Today’s post is brought to you by the letter P and the number .05. That’s right, we’re going to dig into what it really means to be “statistically significant.”
Setting the stage…imagine you wanted to educate primary care physicians about a guideline update for the management of hypertension. To do so, envision a CME roadshow of one-hour dinner meetings hitting all the major metros in the U.S. And to determine whether you had any impact on awareness…how about a case-based, pre- vs. post-activity survey of participants?
Once all the data are collected, you tabulate a score (% correct) for each case-based question (ideally matched for each learner) from pre to post. Now…moment of truth, you pick the appropriate statistical test of significance, say a short prayer, and hit “calculate.” The great hope being that your P values will be less than .05. Because…glory be! That’s statistical significance! So let’s take this scenario to its hopeful conclusion. What does it really mean when we say “statistical significance”?

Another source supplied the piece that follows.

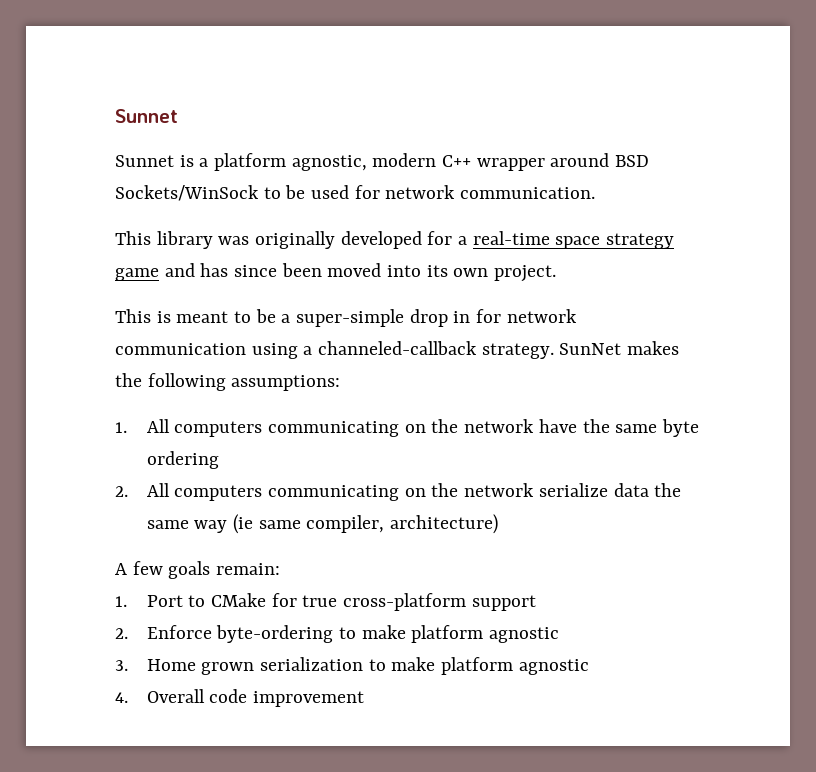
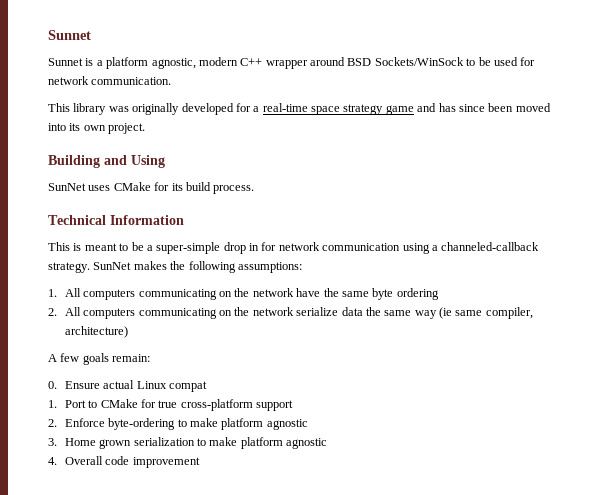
(557, 273) none -> [48,155,165,168] [48,182,255,194] [48,215,184,225] // Building and Using // SunNet uses CMake for its build process. // Technical Information
(281, 569) none -> [48,380,208,392] // 0. Ensure actual Linux compat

Maybe not quite what you thought.
You see, statistical tests of significance (e.g., chi-square, t-test, Wilcoxon signed-rank, McNemar’s) are hypothesis tests. And the hypothesis (or expectation) is that the two comparison groups are the same. In this case, the hypothesis is that the pre- and post-activity % correct (for each question) of your CME participants are equivalent. So when you cross the threshold into “statistical significance,” you’re not saying, “Hey, these groups are different!” Instead, you’re saying, “Hey, these groups are supposed to be the same, but the data don’t support that expectation!” Which, if said quickly, sounds like the same thing…but there’s a very important distinction. Statistical tests of significance do not test whether two groups are different, they test whether two groups are the same. You may jump to the conclusion that if they aren’t the same, they must be different, but statistically, you have no evidence to that point.

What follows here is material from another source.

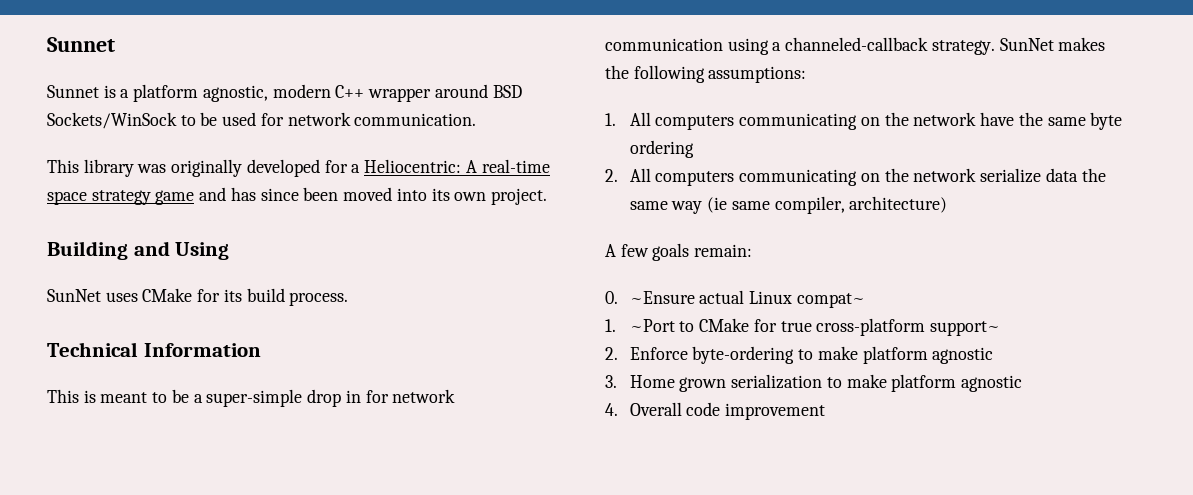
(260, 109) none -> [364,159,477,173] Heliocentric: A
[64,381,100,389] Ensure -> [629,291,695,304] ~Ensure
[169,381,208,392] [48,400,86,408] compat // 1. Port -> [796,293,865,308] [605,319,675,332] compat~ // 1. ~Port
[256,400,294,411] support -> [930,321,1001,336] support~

Yes, that is confusing, which is probably why it gets glossed over in so many reports of CME outcomes. In actuality, you should think of P value as a sniff test. If you expect every flower to smell like a rose, P value can tell you whether it does, but if P is < .05 (indicating the data don’t support that expectation), you can’t make any assumption about the flower’s true scent. You’d need other tests to isolate the actual smell. Same thing with our CME example…a P < .05 indicates that we can’t confirm the expectation that pre- and post-activity % correct for a given question are equivalent, but it doesn’t tell us that pre and post are different in any substantive way. It’s simply a threshold test…if we find statistical significance, the correct interpretation should be, “Hey, I didn’t expect that, we should look into this further.” And that’s when other tests come into play (e.g., effect size).
In summary, P value is not an endpoint. Be wary of any outcome data punctuated solely by P values. Hence, the image for this post: are you really getting what you expected from P values?